Para o responsável socialista, "este é o momento de construção de um novo ciclo sem o PSD e com uma nova visão de futuro".

Carlos Pereira criticou os "dois anos e meio de nada" de governação do PSD, salientando que os resultados das eleições autárquicas de 1 de outubro "refletem o pensamento penalizador dos madeirenses".

O presidente do PS/Madeira manifestou a sua convicção de que "a grande maioria do povo da Madeira está de corpo e alma nesta censura, não está disponível para dar mais uma oportunidade a um governo completamente torto e anseia [...] o fim deste martírio governativo".

"Ninguém espera nada de verdadeiramente extraordinário desta última renovação, que envolveu uma profunda alteração orgânica", insistiu, salientando que "o problema persistirá porque o que tem falhado clamorosamente é a liderança do governo e esta só se muda com a queda do governo, com uma censura e com novas eleições".

Carlos Pereira, que deixou a Assembleia em São Bento para assumir o lugar no Parlamento regional, defende a proposta de moção na mesma altura em que existe uma disputa interna dentro do PS-Madeira, com uma corrida para o lugar de presidente. O adversário de Pereira é Emanuel Câmara, presidente da Câmara do Porto Moniz, concelho do norte da ilha, que quer ser presidente dos socialistas, mas não será candidato a presidente do Governo Regional da Madeira em 2019.

O candidato à Quinta Vigia será então Paulo Cafofo, o independente reeleito para Câmara do Funchal. O que abriu já uma guerra interna entre os que acham que isso é garantia para ganhar as regionais em 2019 e os que entendem como uma traição ao partido.

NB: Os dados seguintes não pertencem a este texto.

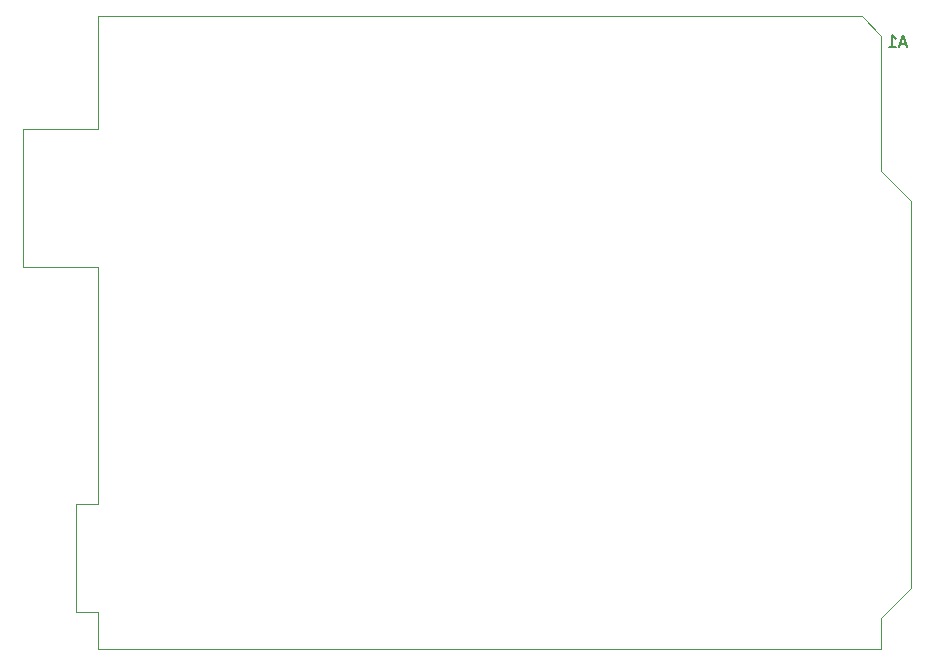
<source format=gbr>
%TF.GenerationSoftware,KiCad,Pcbnew,(5.1.6)-1*%
%TF.CreationDate,2020-10-24T12:20:44-07:00*%
%TF.ProjectId,Joystick_Follower_Hat,4a6f7973-7469-4636-9b5f-466f6c6c6f77,A*%
%TF.SameCoordinates,Original*%
%TF.FileFunction,Legend,Bot*%
%TF.FilePolarity,Positive*%
%FSLAX46Y46*%
G04 Gerber Fmt 4.6, Leading zero omitted, Abs format (unit mm)*
G04 Created by KiCad (PCBNEW (5.1.6)-1) date 2020-10-24 12:20:44*
%MOMM*%
%LPD*%
G01*
G04 APERTURE LIST*
%ADD10C,0.120000*%
%ADD11C,0.150000*%
G04 APERTURE END LIST*
D10*
%TO.C,A1*%
X192662000Y-96770000D02*
X192662000Y-129540000D01*
X192662000Y-129540000D02*
X190122000Y-132080000D01*
X190122000Y-132080000D02*
X190122000Y-134750000D01*
X190122000Y-134750000D02*
X123822000Y-134750000D01*
X123822000Y-134750000D02*
X123822000Y-131570000D01*
X123822000Y-131570000D02*
X121922000Y-131570000D01*
X121922000Y-131570000D02*
X121922000Y-122430000D01*
X121922000Y-122430000D02*
X123822000Y-122430000D01*
X123822000Y-122430000D02*
X123822000Y-102360000D01*
X123822000Y-102360000D02*
X117472000Y-102360000D01*
X117472000Y-102360000D02*
X117472000Y-90680000D01*
X117472000Y-90680000D02*
X123822000Y-90680000D01*
X123822000Y-90680000D02*
X123822000Y-81150000D01*
X123822000Y-81150000D02*
X188472000Y-81150000D01*
X188472000Y-81150000D02*
X190122000Y-82800000D01*
X190122000Y-82800000D02*
X190122000Y-94230000D01*
X190122000Y-94230000D02*
X192662000Y-96770000D01*
D11*
X192230285Y-83478666D02*
X191754095Y-83478666D01*
X192325523Y-83764380D02*
X191992190Y-82764380D01*
X191658857Y-83764380D01*
X190801714Y-83764380D02*
X191373142Y-83764380D01*
X191087428Y-83764380D02*
X191087428Y-82764380D01*
X191182666Y-82907238D01*
X191277904Y-83002476D01*
X191373142Y-83050095D01*
%TD*%
M02*

</source>
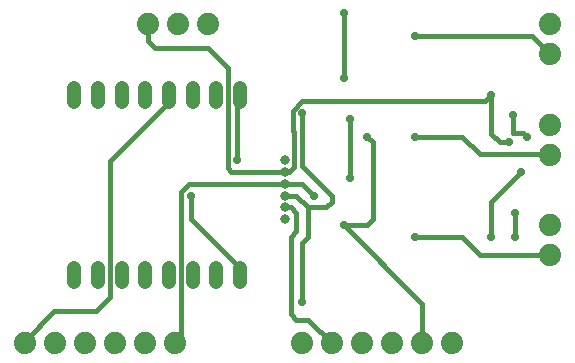
<source format=gbl>
G75*
%MOIN*%
%OFA0B0*%
%FSLAX24Y24*%
%IPPOS*%
%LPD*%
%AMOC8*
5,1,8,0,0,1.08239X$1,22.5*
%
%ADD10C,0.0476*%
%ADD11C,0.0740*%
%ADD12C,0.0317*%
%ADD13C,0.0160*%
%ADD14C,0.0277*%
D10*
X003432Y003594D02*
X003432Y004070D01*
X004219Y004070D02*
X004219Y003594D01*
X005007Y003594D02*
X005007Y004070D01*
X005794Y004070D02*
X005794Y003594D01*
X006582Y003594D02*
X006582Y004070D01*
X007369Y004070D02*
X007369Y003594D01*
X008156Y003594D02*
X008156Y004070D01*
X008944Y004070D02*
X008944Y003594D01*
X008944Y009581D02*
X008944Y010057D01*
X008156Y010057D02*
X008156Y009581D01*
X007369Y009581D02*
X007369Y010057D01*
X006582Y010057D02*
X006582Y009581D01*
X005794Y009581D02*
X005794Y010057D01*
X005007Y010057D02*
X005007Y009581D01*
X004219Y009581D02*
X004219Y010057D01*
X003432Y010057D02*
X003432Y009581D01*
D11*
X001779Y001550D03*
X002779Y001550D03*
X003779Y001550D03*
X004779Y001550D03*
X005779Y001550D03*
X006779Y001550D03*
X011023Y001550D03*
X012023Y001550D03*
X013023Y001550D03*
X014031Y001550D03*
X015031Y001550D03*
X016031Y001550D03*
X019298Y004487D03*
X019298Y005487D03*
X019298Y007833D03*
X019298Y008833D03*
X019298Y011180D03*
X019298Y012180D03*
X007881Y012180D03*
X006881Y012180D03*
X005881Y012180D03*
D12*
X010440Y007652D03*
X010440Y007259D03*
X010440Y006865D03*
X010440Y006471D03*
X010440Y006078D03*
X010440Y005684D03*
D13*
X010834Y005881D02*
X010637Y006078D01*
X010440Y006078D01*
X010834Y005881D02*
X010834Y005290D01*
X010637Y005093D01*
X010637Y002534D01*
X010834Y002337D01*
X011235Y002337D01*
X012023Y001550D01*
X011031Y002928D02*
X011031Y004896D01*
X011227Y005093D01*
X011227Y006078D01*
X011818Y006078D01*
X012015Y006274D01*
X012015Y006471D01*
X011031Y007456D01*
X011031Y009227D01*
X010716Y009306D02*
X011031Y009621D01*
X017133Y009621D01*
X017330Y009818D01*
X017330Y008519D01*
X017605Y008243D01*
X017920Y008243D01*
X018038Y008558D02*
X018393Y008558D01*
X018511Y008440D01*
X018038Y008558D02*
X018038Y009148D01*
X016936Y007849D02*
X019282Y007849D01*
X019298Y007833D01*
X018314Y007259D02*
X017330Y006274D01*
X017330Y005093D01*
X016936Y004503D02*
X019282Y004503D01*
X019298Y004487D01*
X018117Y005093D02*
X018117Y005881D01*
X016936Y004503D02*
X016345Y005093D01*
X014771Y005093D01*
X013393Y005684D02*
X013393Y008243D01*
X013196Y008440D01*
X012605Y009030D02*
X012605Y007062D01*
X011424Y006471D02*
X011031Y006865D01*
X010440Y006865D01*
X007251Y006865D01*
X006975Y006589D01*
X006975Y001747D01*
X006779Y001550D01*
X004613Y003085D02*
X004141Y002613D01*
X002763Y002613D01*
X001779Y001629D01*
X001779Y001550D01*
X004613Y003085D02*
X004613Y007613D01*
X006582Y009581D01*
X007881Y011393D02*
X008550Y010723D01*
X008550Y007377D01*
X008668Y007259D01*
X010440Y007259D01*
X010597Y007259D01*
X010755Y007416D01*
X010755Y008597D01*
X010716Y008637D01*
X010716Y009306D01*
X012408Y010408D02*
X012408Y012574D01*
X014771Y011786D02*
X018692Y011786D01*
X019298Y011180D01*
X016345Y008440D02*
X016936Y007849D01*
X016345Y008440D02*
X014771Y008440D01*
X011227Y006078D02*
X010834Y006471D01*
X010440Y006471D01*
X008865Y007652D02*
X008865Y009503D01*
X008944Y009581D01*
X007881Y011393D02*
X006109Y011393D01*
X005881Y011621D01*
X005881Y012180D01*
X007330Y006471D02*
X007330Y005684D01*
X008944Y004070D01*
X012408Y005487D02*
X013196Y005487D01*
X013393Y005684D01*
X012408Y005487D02*
X015031Y002865D01*
X015031Y001550D01*
D14*
X011031Y002928D03*
X012408Y005487D03*
X011424Y006471D03*
X012605Y007062D03*
X013196Y008440D03*
X012605Y009030D03*
X011031Y009227D03*
X012408Y010408D03*
X014771Y011786D03*
X012408Y012574D03*
X017330Y009818D03*
X018038Y009148D03*
X018511Y008440D03*
X017920Y008243D03*
X018314Y007259D03*
X018117Y005881D03*
X018117Y005093D03*
X017330Y005093D03*
X014771Y005093D03*
X014771Y008440D03*
X008865Y007652D03*
X007330Y006471D03*
M02*

</source>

As sondagens mais recentes tiram a maioria ao PSD e dão uma maioria numa coligação alargada. Outro dado da mais recente sondagem publicada no Diário de Notícias da Madeira coloca Alberto João Jardim como o candidato a presidente do governo mais popular à frente de Paulo Cafôfo e de Miguel Albuquerque.

Carlos Pereira, o líder do PS-M e mentor da moção de censura, aparece em quarto lugar.